Four video monitors hang on a wall of the safety center office. On a recent day, one monitor offered an aerial view of Union Gap Elementary, with another providing real-time views from a few of the school’s several cameras.
In 2013, the Union Gap School District was the first in Yakima County to install the SafePointe program, said Randy Town, who works part-time as the school safety and security coordinator for ESD 105. He was in Zillah coordinating response efforts on the day of the ammonia leak.
Town, who has 28 years of experience in law enforcement, including 20 years with the Yakima County Sheriff’s Office, said the school safety office’s resources also address responses to such incidents as injured students, bullying threats, rumors of fights or drug activity.
School districts are required by state law to create their own safety plans for potential situations based on their locations. For instance, Naches Valley Elementary School, which is within 1,000 feet of a fruit warehouse, has an emergency response policy with the warehouse to assure communication if there is an event, such as an ammonia leak.
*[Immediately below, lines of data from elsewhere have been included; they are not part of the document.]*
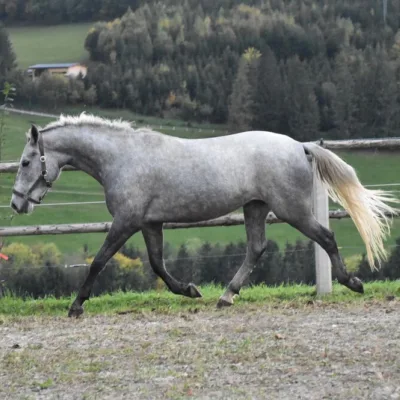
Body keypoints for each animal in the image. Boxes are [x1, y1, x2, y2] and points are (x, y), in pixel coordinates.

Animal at [9, 114, 396, 318]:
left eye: (26, 162)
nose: (15, 204)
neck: (122, 158)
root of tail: (300, 146)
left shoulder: (126, 222)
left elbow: (99, 261)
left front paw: (76, 305)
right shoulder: (149, 223)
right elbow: (157, 264)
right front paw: (190, 290)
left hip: (292, 209)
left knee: (325, 237)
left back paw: (353, 282)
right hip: (256, 207)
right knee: (256, 248)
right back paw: (226, 296)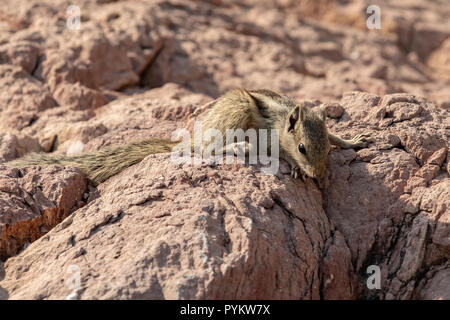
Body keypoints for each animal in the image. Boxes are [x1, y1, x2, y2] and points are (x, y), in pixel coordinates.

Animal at [4, 89, 370, 185]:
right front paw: (294, 168)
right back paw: (237, 145)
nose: (318, 176)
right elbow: (280, 154)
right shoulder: (271, 138)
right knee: (205, 150)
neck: (282, 124)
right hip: (234, 112)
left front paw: (355, 141)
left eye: (325, 151)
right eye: (303, 147)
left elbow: (341, 138)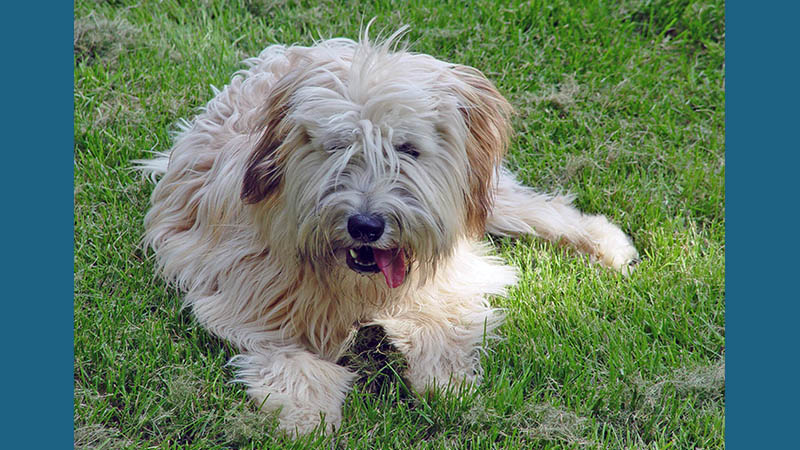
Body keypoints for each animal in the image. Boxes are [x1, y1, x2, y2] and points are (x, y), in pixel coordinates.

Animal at [136, 28, 636, 436]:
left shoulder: (445, 277)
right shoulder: (246, 299)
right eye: (338, 145)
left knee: (538, 209)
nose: (366, 225)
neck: (360, 288)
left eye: (407, 149)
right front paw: (307, 416)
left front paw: (446, 382)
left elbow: (441, 322)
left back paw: (607, 244)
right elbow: (289, 359)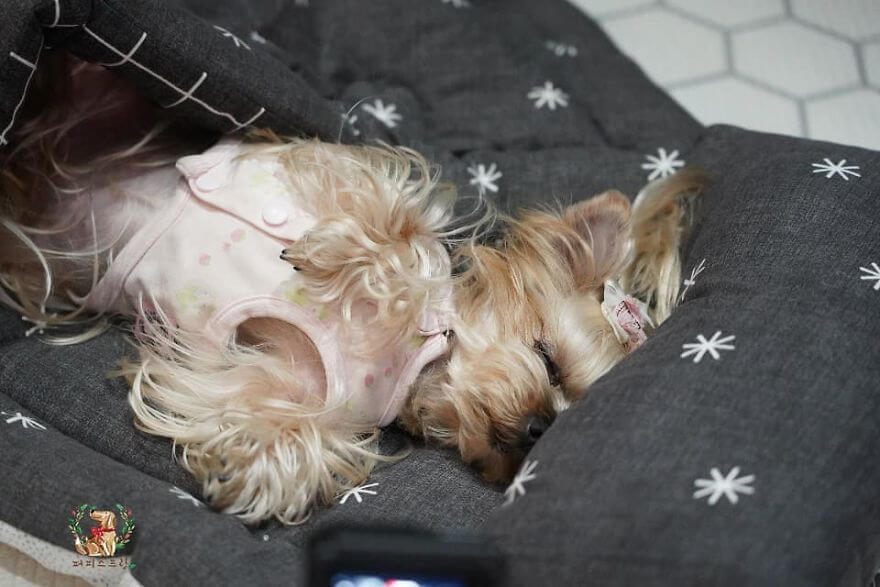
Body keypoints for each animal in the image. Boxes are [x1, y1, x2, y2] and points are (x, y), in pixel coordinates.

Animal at [0, 55, 700, 524]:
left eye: (556, 432)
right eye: (548, 362)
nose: (535, 428)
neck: (414, 368)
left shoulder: (297, 385)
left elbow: (280, 419)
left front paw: (246, 466)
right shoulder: (325, 167)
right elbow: (399, 223)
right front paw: (326, 256)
School safety took on new urgency in the aftermath of the Sandy Hook elementary school massacre in December 2012 as school leaders sought better ways to respond quickly to dangerous and potentially deadly situations. Staff can’t wait for authorities; they must manage those incidents and inform parents immediately.
After Sandy Hook, ESD 105 started meeting with the sheriff’s office and others to discuss school safety.
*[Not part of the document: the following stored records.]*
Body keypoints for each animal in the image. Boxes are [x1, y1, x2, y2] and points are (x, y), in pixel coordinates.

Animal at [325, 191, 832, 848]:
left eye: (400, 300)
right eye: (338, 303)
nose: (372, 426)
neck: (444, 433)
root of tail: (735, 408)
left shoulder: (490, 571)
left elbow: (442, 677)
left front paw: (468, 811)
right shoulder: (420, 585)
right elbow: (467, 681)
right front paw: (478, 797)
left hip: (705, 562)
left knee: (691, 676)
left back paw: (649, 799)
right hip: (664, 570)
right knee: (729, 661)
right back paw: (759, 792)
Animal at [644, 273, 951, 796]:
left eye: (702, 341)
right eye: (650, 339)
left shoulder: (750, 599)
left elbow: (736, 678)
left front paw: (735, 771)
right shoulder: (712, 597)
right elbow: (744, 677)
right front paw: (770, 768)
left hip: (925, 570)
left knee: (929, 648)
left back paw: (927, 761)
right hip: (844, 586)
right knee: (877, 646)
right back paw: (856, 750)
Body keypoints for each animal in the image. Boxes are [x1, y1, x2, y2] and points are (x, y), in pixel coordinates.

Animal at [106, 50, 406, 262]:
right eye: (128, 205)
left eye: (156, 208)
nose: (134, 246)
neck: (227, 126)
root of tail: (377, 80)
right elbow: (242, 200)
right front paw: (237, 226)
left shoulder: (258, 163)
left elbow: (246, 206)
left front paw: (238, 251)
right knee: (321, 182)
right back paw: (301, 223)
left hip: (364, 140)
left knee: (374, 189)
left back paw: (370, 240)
By 2013, it had organized the Regional School Safety Cooperative, which involves 23 member school districts, including Heritage University, and several emergency response agencies. By 2015, ESD 105 began hosting InPointe and SafePointe servers. And last fall, the safety center opened with a full-time staffer — Camille Becker, previously with the Yakima Police Department — to monitor operations.
While Becker’s desk faces the four screens, she’s not watching them constantly. As school safety technician for the center, she’s often in contact with superintendents; she had to duck out of a recent visit for a phone call with one.
“We help school districts lay out their school safety assets top to bottom,” Weedin noted. “We organize their operation, from cameras to policy to drilling checks.”
That’s the operation side. On the coordination side, the safety office’s main job is to provide clear communication to schools during times of crisis, Weedin said. “A key aspect of preparedness is communications,” he added.
The safety office helps school districts develop crisis management plans, such as what Zillah district officials followed in responding to the ammonia leak.
“If something does happen, schools will be prepared,” Town said.
Though a part-timer, Town conducts a lot of training. He helps schools identify physical security concerns, assess their facilities and identify safety gaps.
Town prefers to get into security discussions even before buildings are constructed.
“I can work with architects. That’s where we like to get in our influence, providing consultation,” he said.
In addition to monitoring and potentially controlling access to school buildings, some safety center options can keep administrators apprised of situations happening beyond campus boundaries. SafePointe offers 911 Geofencing, short for geographic fencing, which notifies the school safety office as law enforcement agencies are dispatched to the scene of an incident that includes a school within a certain radius.
“When a unit is dispatched within that radius, we get a call and see details of that call,” Weedin said. ”(Becker) analyzes that and assesses that call, and makes the determination ?if we should notify the school.”
It’s all to ensure that kids are safe — and feel safe, Town said.